## Aim of the task
An exact transcription of every record is needed.

Study material Block Start

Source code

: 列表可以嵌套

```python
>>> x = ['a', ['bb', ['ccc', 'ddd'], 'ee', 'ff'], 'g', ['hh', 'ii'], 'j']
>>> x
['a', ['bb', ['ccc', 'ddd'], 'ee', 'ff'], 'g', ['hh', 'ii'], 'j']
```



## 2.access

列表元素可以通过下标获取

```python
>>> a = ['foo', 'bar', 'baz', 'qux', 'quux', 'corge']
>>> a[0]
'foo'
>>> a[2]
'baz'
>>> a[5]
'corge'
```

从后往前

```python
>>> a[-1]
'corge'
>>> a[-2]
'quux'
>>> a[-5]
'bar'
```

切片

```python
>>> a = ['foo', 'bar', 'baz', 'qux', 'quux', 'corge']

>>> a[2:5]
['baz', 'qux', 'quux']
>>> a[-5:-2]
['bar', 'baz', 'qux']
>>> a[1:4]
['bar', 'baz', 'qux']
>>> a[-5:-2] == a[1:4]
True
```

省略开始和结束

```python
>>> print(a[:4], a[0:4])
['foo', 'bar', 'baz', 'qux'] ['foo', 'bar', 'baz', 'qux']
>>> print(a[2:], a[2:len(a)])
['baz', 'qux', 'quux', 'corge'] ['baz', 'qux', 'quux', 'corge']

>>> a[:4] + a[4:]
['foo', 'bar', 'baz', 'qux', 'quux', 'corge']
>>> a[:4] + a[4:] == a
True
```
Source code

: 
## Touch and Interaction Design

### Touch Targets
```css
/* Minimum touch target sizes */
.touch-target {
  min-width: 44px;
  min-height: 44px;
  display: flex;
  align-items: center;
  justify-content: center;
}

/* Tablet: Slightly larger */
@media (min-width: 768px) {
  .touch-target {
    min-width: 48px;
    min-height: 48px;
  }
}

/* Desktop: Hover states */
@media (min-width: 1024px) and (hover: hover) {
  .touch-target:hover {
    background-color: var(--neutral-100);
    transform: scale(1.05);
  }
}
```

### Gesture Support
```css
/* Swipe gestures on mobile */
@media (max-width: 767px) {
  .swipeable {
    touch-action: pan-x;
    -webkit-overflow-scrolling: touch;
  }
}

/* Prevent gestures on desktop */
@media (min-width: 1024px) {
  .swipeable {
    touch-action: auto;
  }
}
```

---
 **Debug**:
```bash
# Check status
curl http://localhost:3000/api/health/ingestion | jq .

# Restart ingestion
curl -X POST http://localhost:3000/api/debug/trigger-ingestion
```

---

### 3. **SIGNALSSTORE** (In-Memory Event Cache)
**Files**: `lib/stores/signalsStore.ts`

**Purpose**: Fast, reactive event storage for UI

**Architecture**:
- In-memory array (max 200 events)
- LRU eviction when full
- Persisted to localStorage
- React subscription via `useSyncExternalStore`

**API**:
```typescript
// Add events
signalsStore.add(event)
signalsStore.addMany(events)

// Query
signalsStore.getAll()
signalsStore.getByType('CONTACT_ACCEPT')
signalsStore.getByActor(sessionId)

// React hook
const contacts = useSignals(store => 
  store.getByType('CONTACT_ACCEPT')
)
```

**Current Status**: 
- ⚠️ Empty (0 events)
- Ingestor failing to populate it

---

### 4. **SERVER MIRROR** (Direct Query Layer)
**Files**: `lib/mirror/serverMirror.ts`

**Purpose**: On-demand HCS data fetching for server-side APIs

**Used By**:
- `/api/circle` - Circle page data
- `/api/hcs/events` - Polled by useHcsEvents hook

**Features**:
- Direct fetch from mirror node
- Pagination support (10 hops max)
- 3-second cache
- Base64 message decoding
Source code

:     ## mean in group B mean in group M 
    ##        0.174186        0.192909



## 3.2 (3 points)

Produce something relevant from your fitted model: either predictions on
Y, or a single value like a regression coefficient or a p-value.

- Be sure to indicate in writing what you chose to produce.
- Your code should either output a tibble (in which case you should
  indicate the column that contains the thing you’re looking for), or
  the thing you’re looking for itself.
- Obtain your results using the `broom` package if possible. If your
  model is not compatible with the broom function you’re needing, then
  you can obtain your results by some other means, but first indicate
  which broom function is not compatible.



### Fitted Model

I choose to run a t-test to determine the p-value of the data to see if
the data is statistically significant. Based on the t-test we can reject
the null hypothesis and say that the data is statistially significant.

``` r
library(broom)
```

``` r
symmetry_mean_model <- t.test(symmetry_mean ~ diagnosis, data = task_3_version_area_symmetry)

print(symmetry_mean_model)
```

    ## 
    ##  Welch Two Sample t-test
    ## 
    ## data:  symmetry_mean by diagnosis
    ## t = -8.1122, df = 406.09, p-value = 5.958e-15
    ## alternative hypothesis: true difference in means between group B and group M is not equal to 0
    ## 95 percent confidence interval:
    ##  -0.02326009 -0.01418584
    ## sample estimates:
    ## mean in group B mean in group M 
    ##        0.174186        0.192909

Study material Block End

## Response to this task
Source code

: 列表可以嵌套

```python
>>> x = ['a', ['bb', ['ccc', 'ddd'], 'ee', 'ff'], 'g', ['hh', 'ii'], 'j']
>>> x
['a', ['bb', ['ccc', 'ddd'], 'ee', 'ff'], 'g', ['hh', 'ii'], 'j']
```



## 2.access

列表元素可以通过下标获取

```python
>>> a = ['foo', 'bar', 'baz', 'qux', 'quux', 'corge']
>>> a[0]
'foo'
>>> a[2]
'baz'
>>> a[5]
'corge'
```

从后往前

```python
>>> a[-1]
'corge'
>>> a[-2]
'quux'
>>> a[-5]
'bar'
```

切片

```python
>>> a = ['foo', 'bar', 'baz', 'qux', 'quux', 'corge']

>>> a[2:5]
['baz', 'qux', 'quux']
>>> a[-5:-2]
['bar', 'baz', 'qux']
>>> a[1:4]
['bar', 'baz', 'qux']
>>> a[-5:-2] == a[1:4]
True
```

省略开始和结束

```python
>>> print(a[:4], a[0:4])
['foo', 'bar', 'baz', 'qux'] ['foo', 'bar', 'baz', 'qux']
>>> print(a[2:], a[2:len(a)])
['baz', 'qux', 'quux', 'corge'] ['baz', 'qux', 'quux', 'corge']

>>> a[:4] + a[4:]
['foo', 'bar', 'baz', 'qux', 'quux', 'corge']
>>> a[:4] + a[4:] == a
True
```
Source code

: 
## Touch and Interaction Design

### Touch Targets
```css
/* Minimum touch target sizes */
.touch-target {
  min-width: 44px;
  min-height: 44px;
  display: flex;
  align-items: center;
  justify-content: center;
}

/* Tablet: Slightly larger */
@media (min-width: 768px) {
  .touch-target {
    min-width: 48px;
    min-height: 48px;
  }
}

/* Desktop: Hover states */
@media (min-width: 1024px) and (hover: hover) {
  .touch-target:hover {
    background-color: var(--neutral-100);
    transform: scale(1.05);
  }
}
```

### Gesture Support
```css
/* Swipe gestures on mobile */
@media (max-width: 767px) {
  .swipeable {
    touch-action: pan-x;
    -webkit-overflow-scrolling: touch;
  }
}

/* Prevent gestures on desktop */
@media (min-width: 1024px) {
  .swipeable {
    touch-action: auto;
  }
}
```

---
 **Debug**:
```bash
# Check status
curl http://localhost:3000/api/health/ingestion | jq .

# Restart ingestion
curl -X POST http://localhost:3000/api/debug/trigger-ingestion
```

---

### 3. **SIGNALSSTORE** (In-Memory Event Cache)
**Files**: `lib/stores/signalsStore.ts`

**Purpose**: Fast, reactive event storage for UI

**Architecture**:
- In-memory array (max 200 events)
- LRU eviction when full
- Persisted to localStorage
- React subscription via `useSyncExternalStore`

**API**:
```typescript
// Add events
signalsStore.add(event)
signalsStore.addMany(events)

// Query
signalsStore.getAll()
signalsStore.getByType('CONTACT_ACCEPT')
signalsStore.getByActor(sessionId)

// React hook
const contacts = useSignals(store => 
  store.getByType('CONTACT_ACCEPT')
)
```

**Current Status**: 
- ⚠️ Empty (0 events)
- Ingestor failing to populate it

---

### 4. **SERVER MIRROR** (Direct Query Layer)
**Files**: `lib/mirror/serverMirror.ts`

**Purpose**: On-demand HCS data fetching for server-side APIs

**Used By**:
- `/api/circle` - Circle page data
- `/api/hcs/events` - Polled by useHcsEvents hook

**Features**:
- Direct fetch from mirror node
- Pagination support (10 hops max)
- 3-second cache
- Base64 message decoding
Source code

:     ## mean in group B mean in group M 
    ##        0.174186        0.192909



## 3.2 (3 points)

Produce something relevant from your fitted model: either predictions on
Y, or a single value like a regression coefficient or a p-value.

- Be sure to indicate in writing what you chose to produce.
- Your code should either output a tibble (in which case you should
  indicate the column that contains the thing you’re looking for), or
  the thing you’re looking for itself.
- Obtain your results using the `broom` package if possible. If your
  model is not compatible with the broom function you’re needing, then
  you can obtain your results by some other means, but first indicate
  which broom function is not compatible.



### Fitted Model

I choose to run a t-test to determine the p-value of the data to see if
the data is statistically significant. Based on the t-test we can reject
the null hypothesis and say that the data is statistially significant.

``` r
library(broom)
```

``` r
symmetry_mean_model <- t.test(symmetry_mean ~ diagnosis, data = task_3_version_area_symmetry)

print(symmetry_mean_model)
```

    ## 
    ##  Welch Two Sample t-test
    ## 
    ## data:  symmetry_mean by diagnosis
    ## t = -8.1122, df = 406.09, p-value = 5.958e-15
    ## alternative hypothesis: true difference in means between group B and group M is not equal to 0
    ## 95 percent confidence interval:
    ##  -0.02326009 -0.01418584
    ## sample estimates:
    ## mean in group B mean in group M 
    ##        0.174186        0.192909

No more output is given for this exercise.